**Brano citato**
^^^^^^^^
Ciò che il sacramento – soprattutto quello eucaristico – compie, anticipa e fa pregustare è la vita eterna, la comunione indefettibile con Dio Trinità: «colui che ha risuscitato il Signore Gesù, risusciterà anche noi con Gesù e ci porrà accanto a lui insieme con voi». Il Nuovo Testamento è ritmato in maniera martellante dal richiamo all’eternità, alla pienezza della vita in Dio che Cristo ha raggiunto con la sua umanità di Risorto. E il prete è a servizio di questo orizzonte ultimo, senza sentirsi in contraddizione quando si tratta di dedicarsi ai poveri e a tutti coloro che chiedono il suo aiuto e il suo sostegno, ma trovando in ogni impegno per la comunità un modo per riempire di grazia (che è anche umanissima bellezza e bontà, giustizia e verità) il corpo terreno di quel regno eterno al quale sentiamo già di appartenere.
^^^^^^^^
**Attività 1**
Secondo il brano citato, che cosa compie, anticipa e fa pregustare il sacramento?
**Attività 2**
Ricopia la parte del brano citato che si apre con le parole contenenti "Ciò che il sacramento" e si chiude con "già di appartenere.", rinominando "il prete" in "il sacerdote".
**Attività 3**
Traduci in inglese questa frase del brano citato: "Il Nuovo Testamento è ritmato in maniera martellante dal richiamo all’eternità, alla pienezza della vita in Dio che Cristo ha raggiunto con la sua umanità di Risorto."
^^^^^^^^
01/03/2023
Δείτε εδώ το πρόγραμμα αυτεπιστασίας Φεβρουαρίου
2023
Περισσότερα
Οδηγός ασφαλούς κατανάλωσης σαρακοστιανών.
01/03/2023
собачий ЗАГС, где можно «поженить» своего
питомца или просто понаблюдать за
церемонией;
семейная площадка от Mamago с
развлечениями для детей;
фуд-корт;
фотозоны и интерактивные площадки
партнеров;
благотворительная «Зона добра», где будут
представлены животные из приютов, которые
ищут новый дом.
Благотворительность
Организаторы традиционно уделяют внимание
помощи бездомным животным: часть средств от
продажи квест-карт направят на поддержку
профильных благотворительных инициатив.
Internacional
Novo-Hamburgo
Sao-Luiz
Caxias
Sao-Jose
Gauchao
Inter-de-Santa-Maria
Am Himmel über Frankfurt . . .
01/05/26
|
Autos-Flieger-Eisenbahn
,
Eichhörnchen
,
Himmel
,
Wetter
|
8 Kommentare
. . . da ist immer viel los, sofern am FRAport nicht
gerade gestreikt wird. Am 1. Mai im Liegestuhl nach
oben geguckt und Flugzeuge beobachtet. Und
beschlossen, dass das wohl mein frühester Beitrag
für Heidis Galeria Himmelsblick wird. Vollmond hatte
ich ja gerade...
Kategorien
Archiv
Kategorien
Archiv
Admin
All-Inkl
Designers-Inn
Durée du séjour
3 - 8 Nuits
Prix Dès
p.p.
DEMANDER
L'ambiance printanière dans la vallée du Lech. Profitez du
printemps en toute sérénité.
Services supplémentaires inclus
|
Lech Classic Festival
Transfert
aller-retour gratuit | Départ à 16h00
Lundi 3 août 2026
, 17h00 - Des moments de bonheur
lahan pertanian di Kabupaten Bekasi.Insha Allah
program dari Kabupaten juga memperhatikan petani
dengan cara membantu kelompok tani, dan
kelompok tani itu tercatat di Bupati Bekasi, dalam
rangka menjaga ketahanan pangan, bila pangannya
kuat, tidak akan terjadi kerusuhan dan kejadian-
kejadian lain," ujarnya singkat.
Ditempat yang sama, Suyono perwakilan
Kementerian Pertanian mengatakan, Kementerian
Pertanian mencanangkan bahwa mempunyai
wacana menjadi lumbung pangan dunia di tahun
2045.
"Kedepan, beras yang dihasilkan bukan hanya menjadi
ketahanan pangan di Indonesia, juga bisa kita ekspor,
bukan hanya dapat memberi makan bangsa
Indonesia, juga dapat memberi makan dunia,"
^^^^^^^^
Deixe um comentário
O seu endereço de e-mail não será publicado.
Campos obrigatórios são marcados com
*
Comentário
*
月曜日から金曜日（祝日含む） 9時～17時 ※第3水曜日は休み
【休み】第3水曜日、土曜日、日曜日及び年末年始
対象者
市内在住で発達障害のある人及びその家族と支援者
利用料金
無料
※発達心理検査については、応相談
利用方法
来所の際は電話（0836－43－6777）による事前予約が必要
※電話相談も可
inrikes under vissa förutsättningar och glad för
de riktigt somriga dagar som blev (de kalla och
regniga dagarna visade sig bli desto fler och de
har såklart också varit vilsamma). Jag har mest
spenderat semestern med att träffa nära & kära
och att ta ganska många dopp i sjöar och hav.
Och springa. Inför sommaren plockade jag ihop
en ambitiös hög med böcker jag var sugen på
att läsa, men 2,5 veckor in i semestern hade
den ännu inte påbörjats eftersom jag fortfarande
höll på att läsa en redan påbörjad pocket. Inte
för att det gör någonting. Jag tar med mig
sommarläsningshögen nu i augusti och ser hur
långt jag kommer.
^^^^^^^^
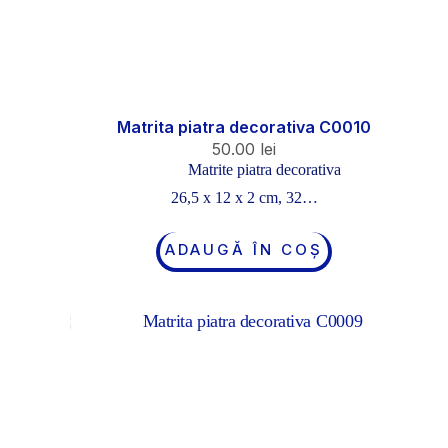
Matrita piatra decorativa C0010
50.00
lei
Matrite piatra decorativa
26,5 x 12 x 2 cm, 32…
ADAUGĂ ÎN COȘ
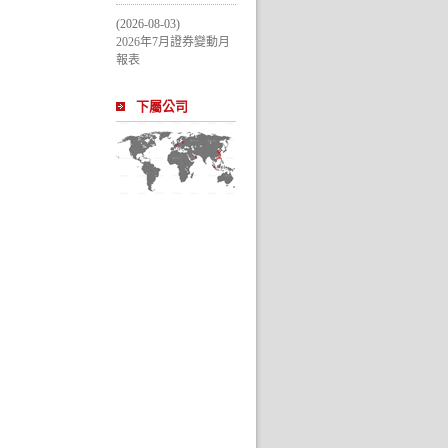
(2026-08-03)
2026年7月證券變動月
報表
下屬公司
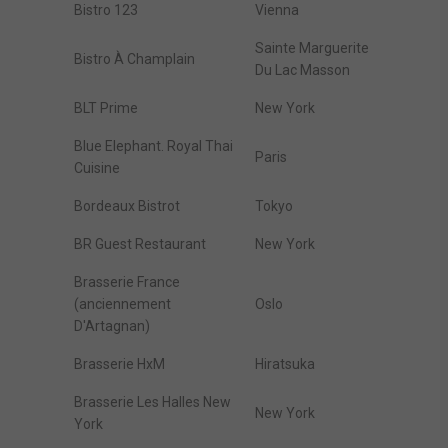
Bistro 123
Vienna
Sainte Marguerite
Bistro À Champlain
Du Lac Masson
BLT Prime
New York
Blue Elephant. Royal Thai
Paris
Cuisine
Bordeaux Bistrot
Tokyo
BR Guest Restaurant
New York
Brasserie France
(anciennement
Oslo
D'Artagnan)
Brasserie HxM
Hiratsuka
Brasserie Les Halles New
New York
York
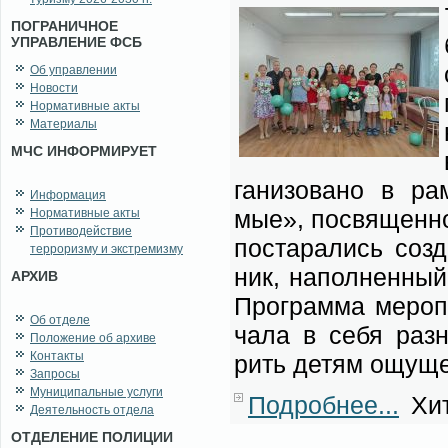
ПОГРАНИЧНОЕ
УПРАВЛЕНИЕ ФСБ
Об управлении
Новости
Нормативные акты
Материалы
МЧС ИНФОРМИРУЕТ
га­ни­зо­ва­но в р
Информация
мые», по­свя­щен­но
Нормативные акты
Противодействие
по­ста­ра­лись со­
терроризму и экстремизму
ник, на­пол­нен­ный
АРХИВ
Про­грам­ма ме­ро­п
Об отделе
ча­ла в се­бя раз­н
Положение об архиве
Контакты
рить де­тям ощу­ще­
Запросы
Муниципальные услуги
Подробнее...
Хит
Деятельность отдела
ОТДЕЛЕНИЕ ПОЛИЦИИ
^^^^^^^^
**Risposta 1**
La vita eterna, la comunione indefettibile con Dio Trinità.

**Risposta 2**
Ciò che il sacramento – soprattutto quello eucaristico – compie, anticipa e fa pregustare è la vita eterna, la comunione indefettibile con Dio Trinità: «colui che ha risuscitato il Signore Gesù, risusciterà anche noi con Gesù e ci porrà accanto a lui insieme con voi». Il Nuovo Testamento è ritmato in maniera martellante dal richiamo all’eternità, alla pienezza della vita in Dio che Cristo ha raggiunto con la sua umanità di Risorto. E il sacerdote è a servizio di questo orizzonte ultimo, senza sentirsi in contraddizione quando si tratta di dedicarsi ai poveri e a tutti coloro che chiedono il suo aiuto e il suo sostegno, ma trovando in ogni impegno per la comunità un modo per riempire di grazia (che è anche umanissima bellezza e bontà, giustizia e verità) il corpo terreno di quel regno eterno al quale sentiamo già di appartenere.

**Risposta 3**
The New Testament is punctuated in a hammering rhythm by the call to eternity, to the fullness of life in God that Christ attained with his humanity as the Risen One.